If you have DKIM,DMARC,SPF and the reverse DNS of the mailserver is set to the correct domain you have no problem. Well.. except for GMX and yahoo which frequently block me for a few hours when multiple parents register at the same time

The security solutions on the mail system make a line that you need to cross, but it doesn’t guarantee a success.

It’s a hard way to guess how good is the implementation on the receiver, like GMX, Libero or other big country providers with “historical” service that don’t care about them too much.

GMX is banned in many places for example.
I agree. Self hosted my email for over a decade and as long as you do the recommended SPF, DKIM and DMARC you have basically no problems.

Occasionally I turn up in spam when I email someone I haven't before, but that's usually due to the .ro in my domain and the forced text mode rather than html.

I've found problems only start occuring when you send transactional email. User signups, notifications, etc. Anything really automated.

I think people like to joke on self hosting email because there are a lot of moving parts and it was hard to diagnose why something went wrong. Until the last decade and early 2010s there were no all in one self hosted solutions that made it easy & available for most to do it.

> Occasionally I turn up in spam when I email someone I haven't before

Just proved my point.

Google puts random things in Spam, including ones marked 'not spam' or from otherwise reputable senders (like Github, despite receiving their emails for a decade). My monthly credit card bills occasionally are dumped in spam.

Its not really proof of much unless one is constantly getting junked

Back when I used GMail, Google would sometimes mark correspondence e-mails from Google staff as spam. Heck, I even had instances of responses to e-mails I had sent to Google staff marked as spam. Spam filtering is complex and clearly Google has (and continue) to tread a very fine line here.
Last week I saw the same behavior sending email from my work's Google Workspace account to my personal Gmail account. The email stays within Google, I'm logged into both accounts on the same computer, does Google think I am I spamming myself...?
Google's expense reimbursement emails were systematically considered to be SPAM by gmail.

Google knew this because they even issued warnings.

Still, using your own domain and machine is different.

Unless you've had an interaction with that email address it will be considered SPAM.
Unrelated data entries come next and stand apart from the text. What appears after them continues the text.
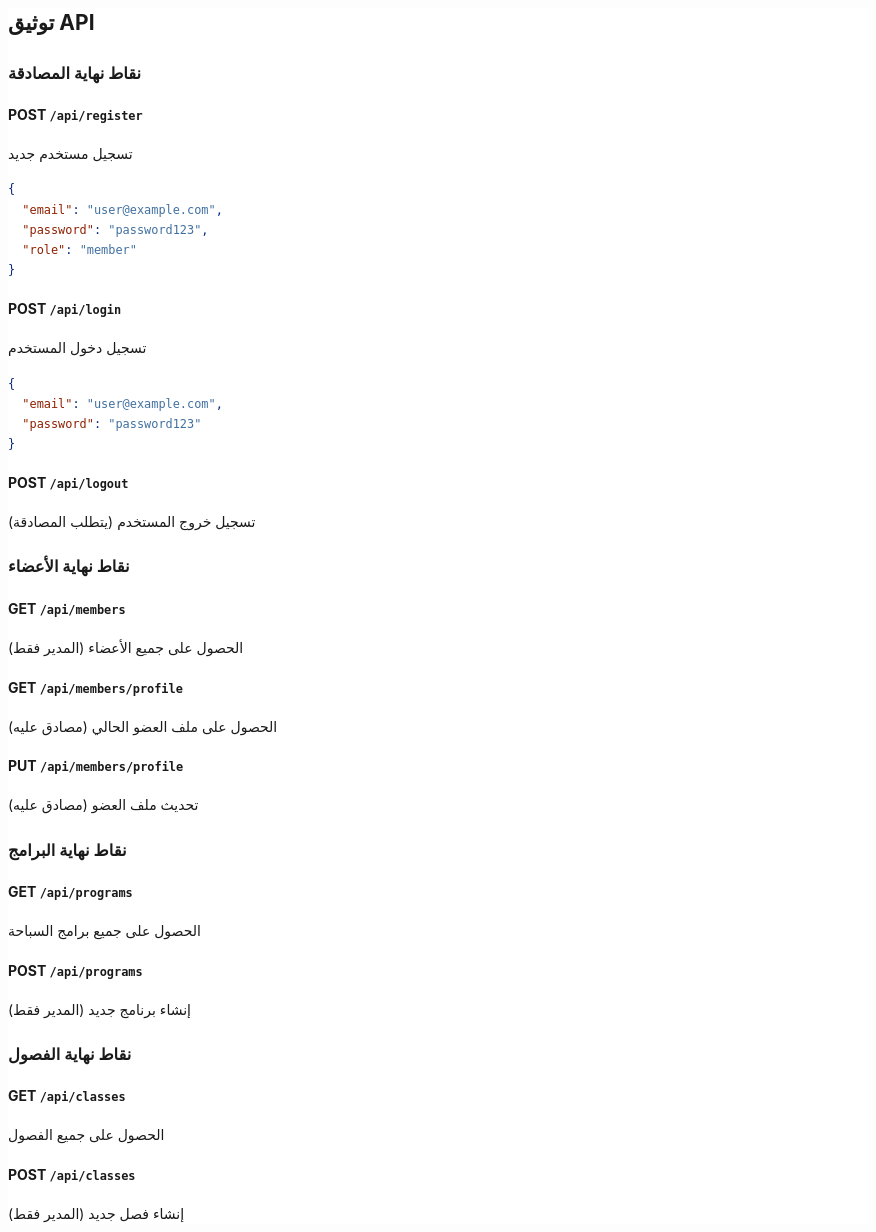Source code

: ## توثيق API

### نقاط نهاية المصادقة

#### POST `/api/register`
تسجيل مستخدم جديد
```json
{
  "email": "user@example.com",
  "password": "password123",
  "role": "member"
}
```

#### POST `/api/login`
تسجيل دخول المستخدم
```json
{
  "email": "user@example.com",
  "password": "password123"
}
```

#### POST `/api/logout`
تسجيل خروج المستخدم (يتطلب المصادقة)

### نقاط نهاية الأعضاء

#### GET `/api/members`
الحصول على جميع الأعضاء (المدير فقط)

#### GET `/api/members/profile`
الحصول على ملف العضو الحالي (مصادق عليه)

#### PUT `/api/members/profile`
تحديث ملف العضو (مصادق عليه)

### نقاط نهاية البرامج

#### GET `/api/programs`
الحصول على جميع برامج السباحة

#### POST `/api/programs`
إنشاء برنامج جديد (المدير فقط)

### نقاط نهاية الفصول

#### GET `/api/classes`
الحصول على جميع الفصول

#### POST `/api/classes`
إنشاء فصل جديد (المدير فقط)
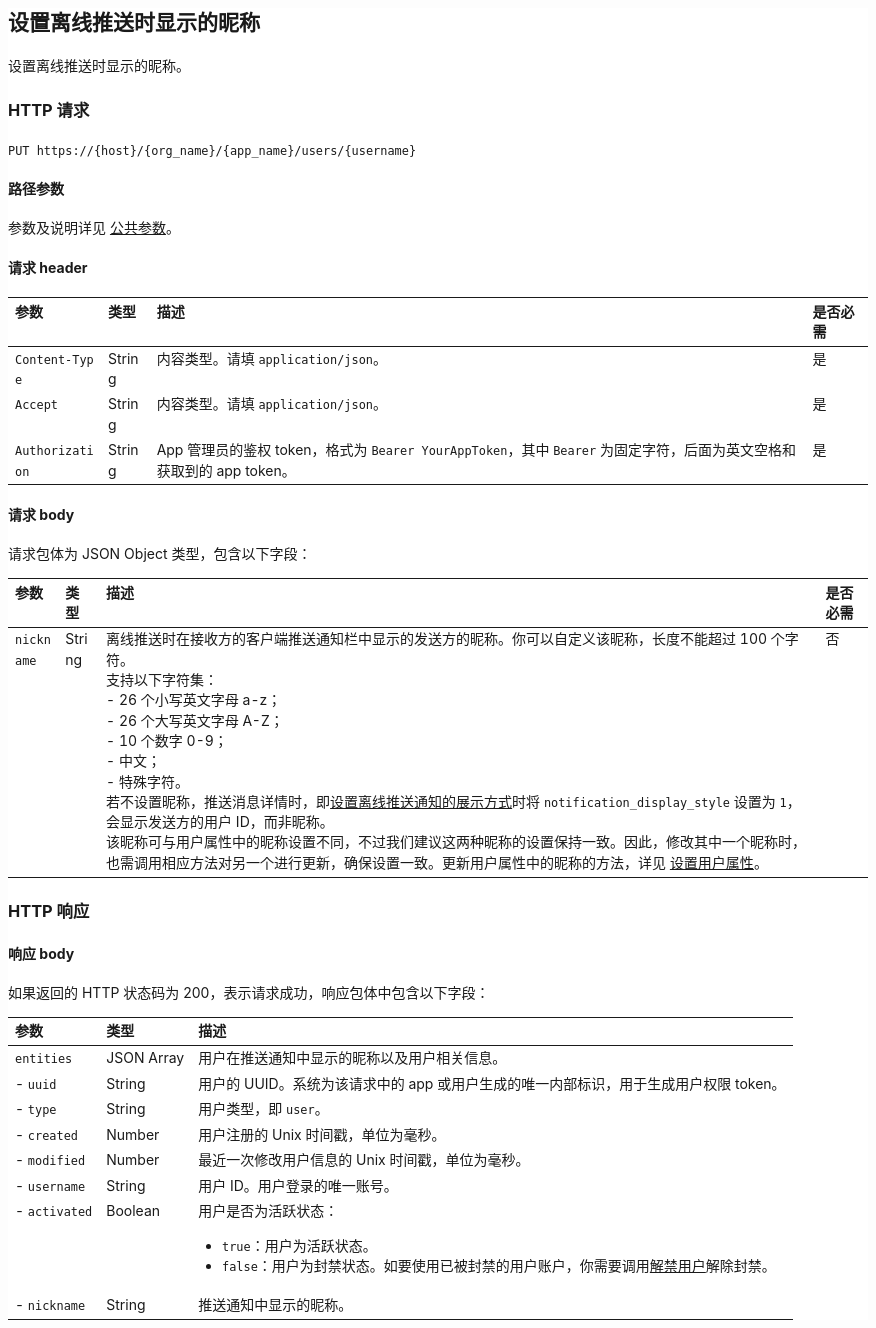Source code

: ## 设置离线推送时显示的昵称

设置离线推送时显示的昵称。

### HTTP 请求

```http
PUT https://{host}/{org_name}/{app_name}/users/{username}
```

#### 路径参数

参数及说明详见 [公共参数](#公共参数)。

#### 请求 header

| 参数            | 类型   | 描述                                                                                                                 | 是否必需 |
| :-------------- | :----- | :------------------------------------------------------------------------------------------------------------------- | :------- |
| `Content-Type`  | String | 内容类型。请填 `application/json`。                                                                                  | 是       |
| `Accept`        | String | 内容类型。请填 `application/json`。                                                                                  | 是       |
| `Authorization` | String | App 管理员的鉴权 token，格式为 `Bearer YourAppToken`，其中 `Bearer` 为固定字符，后面为英文空格和获取到的 app token。 | 是       |

#### 请求 body

请求包体为 JSON Object 类型，包含以下字段：

| 参数       | 类型   | 描述         | 是否必需 |
| :--------- | :----- | :------------------- | :------- |
| `nickname` | String | 离线推送时在接收方的客户端推送通知栏中显示的发送方的昵称。你可以自定义该昵称，长度不能超过 100 个字符。<br/>支持以下字符集：<br/> - 26 个小写英文字母 a-z；<br/> - 26 个大写英文字母 A-Z；<br/> - 10 个数字 0-9；<br/> - 中文；<br/> - 特殊字符。<br/>若不设置昵称，推送消息详情时，即[设置离线推送通知的展示方式](#设置离线推送通知的展示方式)时将 `notification_display_style` 设置为 `1`，会显示发送方的用户 ID，而非昵称。<br/>该昵称可与用户属性中的昵称设置不同，不过我们建议这两种昵称的设置保持一致。因此，修改其中一个昵称时，也需调用相应方法对另一个进行更新，确保设置一致。更新用户属性中的昵称的方法，详见 [设置用户属性](userprofile.html#设置用户属性)。  | 否       |

### HTTP 响应

#### 响应 body

如果返回的 HTTP 状态码为 200，表示请求成功，响应包体中包含以下字段：

| 参数                 | 类型    | 描述                                                                                                                                                                                                           |
| :------------------- | :------ | :------------------------------------------------------------------------------------------------------------------------------------------------------------------------------------------------------------- |
| `entities`           | JSON Array  | 用户在推送通知中显示的昵称以及用户相关信息。     |
|  - `uuid`      | String  | 用户的 UUID。系统为该请求中的 app 或用户生成的唯一内部标识，用于生成用户权限 token。      |
|  - `type`      | String  | 用户类型，即 `user`。 |
|  - `created`   | Number  | 用户注册的 Unix 时间戳，单位为毫秒。       |
|  - `modified`  | Number  | 最近一次修改用户信息的 Unix 时间戳，单位为毫秒。      |
|  - `username`  | String  | 用户 ID。用户登录的唯一账号。         |
|  - `activated` | Boolean | 用户是否为活跃状态：<ul><li>`true`：用户为活跃状态。</li><li>`false`：用户为封禁状态。如要使用已被封禁的用户账户，你需要调用[解禁用户](/document/server-side/account_system.html#账号封禁)解除封禁。</li></ul> |
|  - `nickname`  | String  | 推送通知中显示的昵称。 |
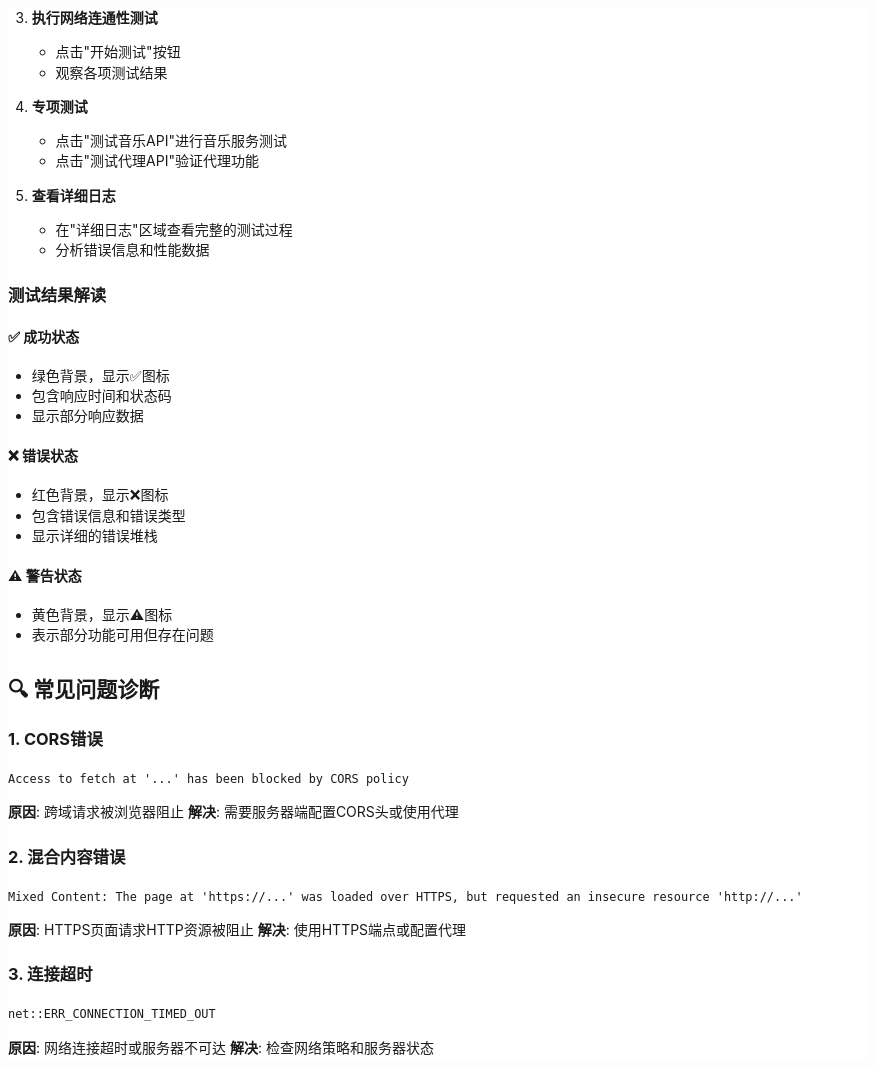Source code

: 3. **执行网络连通性测试**
   - 点击"开始测试"按钮
   - 观察各项测试结果

4. **专项测试**
   - 点击"测试音乐API"进行音乐服务测试
   - 点击"测试代理API"验证代理功能

5. **查看详细日志**
   - 在"详细日志"区域查看完整的测试过程
   - 分析错误信息和性能数据

### 测试结果解读

#### ✅ 成功状态
- 绿色背景，显示✅图标
- 包含响应时间和状态码
- 显示部分响应数据

#### ❌ 错误状态
- 红色背景，显示❌图标
- 包含错误信息和错误类型
- 显示详细的错误堆栈

#### ⚠️ 警告状态
- 黄色背景，显示⚠️图标
- 表示部分功能可用但存在问题

## 🔍 常见问题诊断

### 1. CORS错误
```
Access to fetch at '...' has been blocked by CORS policy
```
**原因**: 跨域请求被浏览器阻止
**解决**: 需要服务器端配置CORS头或使用代理

### 2. 混合内容错误
```
Mixed Content: The page at 'https://...' was loaded over HTTPS, but requested an insecure resource 'http://...'
```
**原因**: HTTPS页面请求HTTP资源被阻止
**解决**: 使用HTTPS端点或配置代理

### 3. 连接超时
```
net::ERR_CONNECTION_TIMED_OUT
```
**原因**: 网络连接超时或服务器不可达
**解决**: 检查网络策略和服务器状态
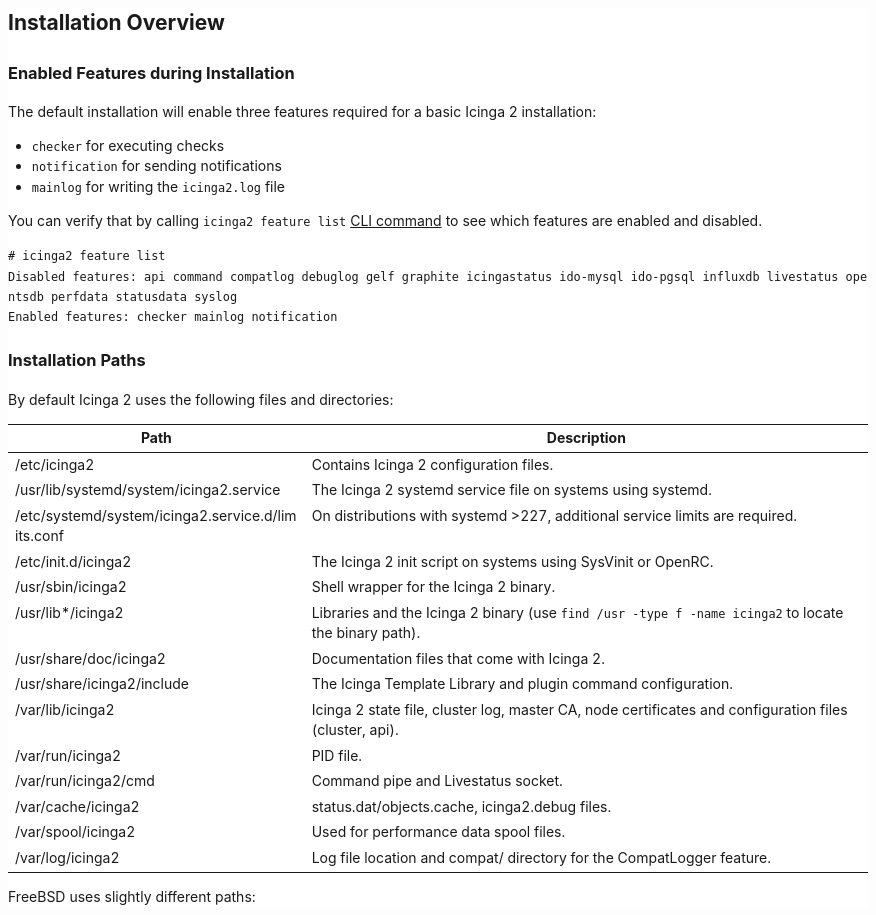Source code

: ## Installation Overview <a id="installation-overview"></a>

### Enabled Features during Installation <a id="installation-overview-enabled-features"></a>

The default installation will enable three features required for a basic
Icinga 2 installation:

* `checker` for executing checks
* `notification` for sending notifications
* `mainlog` for writing the `icinga2.log` file

You can verify that by calling `icinga2 feature list`
[CLI command](11-cli-commands.md#cli-command-feature) to see which features are
enabled and disabled.

```
# icinga2 feature list
Disabled features: api command compatlog debuglog gelf graphite icingastatus ido-mysql ido-pgsql influxdb livestatus opentsdb perfdata statusdata syslog
Enabled features: checker mainlog notification
```

### Installation Paths <a id="installation-overview-paths"></a>

By default Icinga 2 uses the following files and directories:

  Path                                		| Description
  ----------------------------------------------|------------------------------------
  /etc/icinga2                        		| Contains Icinga 2 configuration files.
  /usr/lib/systemd/system/icinga2.service 	| The Icinga 2 systemd service file on systems using systemd.
  /etc/systemd/system/icinga2.service.d/limits.conf | On distributions with systemd >227, additional service limits are required.
  /etc/init.d/icinga2                 		| The Icinga 2 init script on systems using SysVinit or OpenRC.
  /usr/sbin/icinga2                   		| Shell wrapper for the Icinga 2 binary.
  /usr/lib\*/icinga2				| Libraries and the Icinga 2 binary (use `find /usr -type f -name icinga2` to locate the binary path).
  /usr/share/doc/icinga2              		| Documentation files that come with Icinga 2.
  /usr/share/icinga2/include          		| The Icinga Template Library and plugin command configuration.
  /var/lib/icinga2                    		| Icinga 2 state file, cluster log, master CA, node certificates and configuration files (cluster, api).
  /var/run/icinga2                    		| PID file.
  /var/run/icinga2/cmd                		| Command pipe and Livestatus socket.
  /var/cache/icinga2                  		| status.dat/objects.cache, icinga2.debug files.
  /var/spool/icinga2                  		| Used for performance data spool files.
  /var/log/icinga2                    		| Log file location and compat/ directory for the CompatLogger feature.

FreeBSD uses slightly different paths:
Wait until you get on MS blocklist with no recourse
Or on any other RBL because someone else in the same netblock (maybe) did something suspicious.
Looking for help with Postfix configuration usually put you in forums threads with almost +10 years.
And thankfully the solution is almost always the same even after many years.
Choosing Postfix at this point in time is a mistake anyways though. Things like Stalwart or Haraka are just so much nicer to use.
Why? it's widely deployed, actively maintained and more importantly reliable. 10+ year old support threads are mostly still valid advice.
It needs a bunch of milters to have basic functionality, such as DKIM, SPF and DMARC. OpenDKIM and OpenDMARC are not well-maintained, reliable or nice to use.
Postfix was designed years ago, but that doesn't do it bad, it is a beast, it can handle 5k mails per second (DKIM signed) with an small tunning in a modern hardware without problem.
Postfix doesn't have DKIM support though. You'd have to use unmaintained OpenDKIM, no Ed25519, bunch of known bugs. It's not good. 5k/s is also really mediocre on modern hardware.
postfix-users is active, and primary devs very frequently answer user questions (you should make an effort to go through the documentation first).